For another example of hyperreality, Sherwin points to Johnnie Cochran's exhortation to the jury in the O.J. Simpson trial to "do the right thing" and "keep their eyes on the prize." Sherwin reminds us that "these neatly packaged soundbite phrases" (24) come from Spike Lee's film and PBS's documentary series on Dr. Martin Luther King, Jr. What's hyperreal about that? Smart lawyers recycle phrases that are on people's lips and in their memories.
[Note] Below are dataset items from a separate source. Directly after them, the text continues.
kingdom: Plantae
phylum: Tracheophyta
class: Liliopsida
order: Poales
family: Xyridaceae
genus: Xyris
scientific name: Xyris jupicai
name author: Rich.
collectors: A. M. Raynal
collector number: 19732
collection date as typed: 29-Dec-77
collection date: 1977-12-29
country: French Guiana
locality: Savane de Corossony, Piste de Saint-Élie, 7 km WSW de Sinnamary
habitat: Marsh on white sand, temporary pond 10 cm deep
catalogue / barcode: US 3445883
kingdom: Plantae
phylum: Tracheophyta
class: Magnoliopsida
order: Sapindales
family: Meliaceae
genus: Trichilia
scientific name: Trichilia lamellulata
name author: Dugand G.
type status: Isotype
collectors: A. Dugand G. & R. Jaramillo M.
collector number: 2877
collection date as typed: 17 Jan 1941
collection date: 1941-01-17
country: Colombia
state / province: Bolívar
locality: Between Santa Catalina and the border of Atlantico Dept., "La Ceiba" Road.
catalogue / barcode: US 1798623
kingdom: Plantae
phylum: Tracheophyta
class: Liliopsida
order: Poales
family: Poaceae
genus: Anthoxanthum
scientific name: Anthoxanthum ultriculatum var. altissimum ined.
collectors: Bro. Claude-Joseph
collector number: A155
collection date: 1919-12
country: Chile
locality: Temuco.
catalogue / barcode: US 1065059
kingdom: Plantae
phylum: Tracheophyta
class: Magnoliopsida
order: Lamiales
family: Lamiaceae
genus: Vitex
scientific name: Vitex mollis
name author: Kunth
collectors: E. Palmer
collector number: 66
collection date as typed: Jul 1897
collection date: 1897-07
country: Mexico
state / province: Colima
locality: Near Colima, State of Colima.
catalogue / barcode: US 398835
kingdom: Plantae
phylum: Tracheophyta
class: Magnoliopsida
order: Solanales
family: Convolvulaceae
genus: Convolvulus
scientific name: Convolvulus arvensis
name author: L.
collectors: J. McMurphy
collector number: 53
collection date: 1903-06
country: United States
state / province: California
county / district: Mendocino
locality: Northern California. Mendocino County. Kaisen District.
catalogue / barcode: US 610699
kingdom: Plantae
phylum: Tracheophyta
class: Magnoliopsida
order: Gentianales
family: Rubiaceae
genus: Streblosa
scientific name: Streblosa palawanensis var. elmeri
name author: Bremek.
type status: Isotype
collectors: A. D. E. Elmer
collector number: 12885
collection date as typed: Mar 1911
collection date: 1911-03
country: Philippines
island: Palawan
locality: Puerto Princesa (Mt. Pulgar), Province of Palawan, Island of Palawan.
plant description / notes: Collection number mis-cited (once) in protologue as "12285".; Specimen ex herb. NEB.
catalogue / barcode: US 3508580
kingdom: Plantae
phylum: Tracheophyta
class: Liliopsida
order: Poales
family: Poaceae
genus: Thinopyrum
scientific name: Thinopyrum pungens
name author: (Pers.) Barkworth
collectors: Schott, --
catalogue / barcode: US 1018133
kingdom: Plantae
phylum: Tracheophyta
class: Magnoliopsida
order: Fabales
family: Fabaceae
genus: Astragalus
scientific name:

At the root of what seems strained to me in Sherwin's approach is his view of the source of the stories that matter. "For most people," he says, "the source is not difficult to ascertain. It is the visual mass media.... This vast electronic archive provides us with the knowledge and interpretation skills we need to make sense of ordinary reality" (21). This statement misses the influence of family and friends, of schools and other institutions, of books and other arts, of a person's own life experience. All are sources of meanings different than the common currency of the mass media. Media stories affect us in important ways. But much of who we are and what we know comes from other contexts and traditions.
The trial court is one such context. Skilled trial lawyers, as I found out when I did the fieldwork for my book The Trial Lawyer's Art, make the proceedings a performance that will hold jurors' attention for days or weeks on end. This sort of storytelling is the antithesis of the mass media's slam-bang techniques. True, most people get their notions of what trials are like from the media; yet once they become jurors they are inducted into another sphere with its own practices and expectations. True, lawyers may seize on the latest scandal in the news or the latest technological visual aid if they think these will help their case; yet the main coordinates they work from lie not in the media, but in a centuries' long, still vital craft tradition.
This tradition has evinced much interest in the very matters of contingency that When Law Goes Pop regards as the key to affirmative postmodernism. Read Clarence Darrow's closing statements--the Leopold and Loeb case is a good place to start--and you can see the presence of a double frame of reference: one speaking in blunt certainties, the other circling around painful mysteries of human conduct. A lawyer, after all, has to get the jury to act decisively, but the jury may balk if the account ignores life's complexity. Affirmative postmodernism seems less of a break from past understandings than a continuation. Dilemmas of necessity and freedom have been the most enduring of themes for artistic representation.
The main threat to justice in the United States is not, I think, that the public will lose sight of the difference between image and reality. It is that the system will prove incapable of facing the reality of its failures to offer good legal representation to the poor and otherwise disadvantaged. If the law's direction is complacency rather than repair, cynicism will be well justified.